Tayside officer calls for 999 callers to be charged 50p
A Tayside Police officer has called for people to be charged money to dial 999 in an effort to cut the number of nuisance calls.
David Hamilton, secretary of the Tayside branch of the Scottish Police Federation, has suggested callers pay 50p to report emergencies.
Sgt Hamilton's suggestion was prompted by his experience in the police control room.
The officer posted his idea on Twitter.
His tweet asked: "Maybe time to make 999 a premium rate number?
"If a genuine emergency you'd spend 50p to report it. Phone boxes exempt."
Figures from Tayside Police showed that in 2009 the force received 4,742 hoax or nuisance calls.
Sgt Hamilton said: "We may want to look at the possibly of a premium rate for 999 calls, because at the moments it's free, phoning the police through other lines is not free and we get a lot of inappropriately routed calls through to the 999 network that shouldn't be there.
"It is not hoaxers as such; it's people not using it properly and see it as an easy option to use the 999 network.
"Somebody who's been called a name on Facebook, that's not an emergency, yet that's the type of call we're getting to the 999 services."
He added some of the calls the police received were ridiculous.
"I know down south in Cornwall, they had a call where someone called 999 to report they had run out of toilet paper.
"That's the level of calls coming in and a significant number are of that nature and we need to try and see what we can do to stop that and this is just one option of many."
David Sinclair, from Victim Support Scotland, said he did not reject the idea completely, but that it would need some "very deep thinking".
He said: "The thought that even one person could be deterred from calling 999 because of a charge needs to be seriously considered.
"The suggestion of a charge does not appear to be the most viable suggestion we have ever had, the 999 service is recognised as a national emergency service."
But Sgt Hamilton disputed the suggestion that people would be put off dialling 999 if they had to pay.
He added: "I would suggest if someone's house is burning down the last thing they are going to be worried about is spending 30 pence or 50 pence to make that call, it is an emergency.
"I don't accept people would be deterred.

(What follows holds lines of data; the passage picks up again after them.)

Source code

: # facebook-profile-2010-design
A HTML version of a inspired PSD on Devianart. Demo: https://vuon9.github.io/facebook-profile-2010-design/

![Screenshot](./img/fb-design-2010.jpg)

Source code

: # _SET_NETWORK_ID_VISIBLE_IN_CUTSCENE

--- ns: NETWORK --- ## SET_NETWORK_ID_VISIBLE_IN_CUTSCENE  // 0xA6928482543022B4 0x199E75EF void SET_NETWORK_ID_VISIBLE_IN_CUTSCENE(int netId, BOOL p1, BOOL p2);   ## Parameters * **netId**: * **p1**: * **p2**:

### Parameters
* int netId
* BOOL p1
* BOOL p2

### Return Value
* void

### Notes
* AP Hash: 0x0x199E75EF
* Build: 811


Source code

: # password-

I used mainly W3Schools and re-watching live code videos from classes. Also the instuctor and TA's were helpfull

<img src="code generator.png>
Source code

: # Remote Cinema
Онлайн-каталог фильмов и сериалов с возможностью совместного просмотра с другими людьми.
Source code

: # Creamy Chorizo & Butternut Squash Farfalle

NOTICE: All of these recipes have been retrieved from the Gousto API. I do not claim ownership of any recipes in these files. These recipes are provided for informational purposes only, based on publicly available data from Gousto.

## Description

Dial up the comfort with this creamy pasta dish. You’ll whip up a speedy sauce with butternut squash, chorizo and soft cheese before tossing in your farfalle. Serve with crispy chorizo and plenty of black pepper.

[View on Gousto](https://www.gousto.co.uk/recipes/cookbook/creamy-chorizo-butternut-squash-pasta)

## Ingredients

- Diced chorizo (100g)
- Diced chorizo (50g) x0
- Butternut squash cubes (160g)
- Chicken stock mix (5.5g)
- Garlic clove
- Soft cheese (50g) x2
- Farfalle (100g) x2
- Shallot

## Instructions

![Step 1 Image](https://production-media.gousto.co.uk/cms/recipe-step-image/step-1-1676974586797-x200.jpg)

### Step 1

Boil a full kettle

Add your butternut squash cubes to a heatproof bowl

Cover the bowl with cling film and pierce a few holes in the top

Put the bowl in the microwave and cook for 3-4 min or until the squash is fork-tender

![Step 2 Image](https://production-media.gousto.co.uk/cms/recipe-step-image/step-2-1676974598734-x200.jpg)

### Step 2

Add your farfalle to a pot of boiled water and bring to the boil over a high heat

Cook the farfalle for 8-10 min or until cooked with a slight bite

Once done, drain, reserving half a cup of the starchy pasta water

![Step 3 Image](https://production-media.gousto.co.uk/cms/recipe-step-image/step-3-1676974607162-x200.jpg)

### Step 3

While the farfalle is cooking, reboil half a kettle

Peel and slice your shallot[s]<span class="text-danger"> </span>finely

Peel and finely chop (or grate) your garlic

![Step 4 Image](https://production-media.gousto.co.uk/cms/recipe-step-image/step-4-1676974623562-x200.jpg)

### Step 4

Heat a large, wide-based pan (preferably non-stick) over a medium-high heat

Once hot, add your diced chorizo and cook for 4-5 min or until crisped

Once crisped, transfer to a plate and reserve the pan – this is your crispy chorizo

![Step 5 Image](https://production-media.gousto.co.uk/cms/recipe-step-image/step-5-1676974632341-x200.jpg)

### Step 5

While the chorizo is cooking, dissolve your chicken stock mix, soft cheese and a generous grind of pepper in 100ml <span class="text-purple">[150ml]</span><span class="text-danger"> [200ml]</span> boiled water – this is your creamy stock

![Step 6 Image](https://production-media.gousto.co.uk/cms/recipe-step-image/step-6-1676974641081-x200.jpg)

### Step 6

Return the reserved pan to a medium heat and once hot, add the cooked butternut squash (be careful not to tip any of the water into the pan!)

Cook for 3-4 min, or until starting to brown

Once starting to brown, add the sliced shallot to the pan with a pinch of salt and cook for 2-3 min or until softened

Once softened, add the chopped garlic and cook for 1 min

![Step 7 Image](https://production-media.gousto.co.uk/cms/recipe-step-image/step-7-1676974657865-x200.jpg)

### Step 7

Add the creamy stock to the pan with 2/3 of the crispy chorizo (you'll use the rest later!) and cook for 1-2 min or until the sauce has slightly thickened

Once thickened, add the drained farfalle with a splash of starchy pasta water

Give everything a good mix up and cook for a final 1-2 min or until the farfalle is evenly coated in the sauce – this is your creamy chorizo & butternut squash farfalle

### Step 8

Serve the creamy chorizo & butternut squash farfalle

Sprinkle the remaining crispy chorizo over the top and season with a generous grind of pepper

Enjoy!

What it will do though, is deter people from making inappropriate use."
A Tayside Police spokeswoman said: "The 999 emergency telephone number is a vital service and must remain free for every member of our communities to use.
"There are however instances when the 999 system is inappropriately used and we are addressing this by educating the public on its use.
"This coupled with the introduction of the single non-emergency number '101' in the coming months should make it easier for the public to contact the police in the most appropriate way."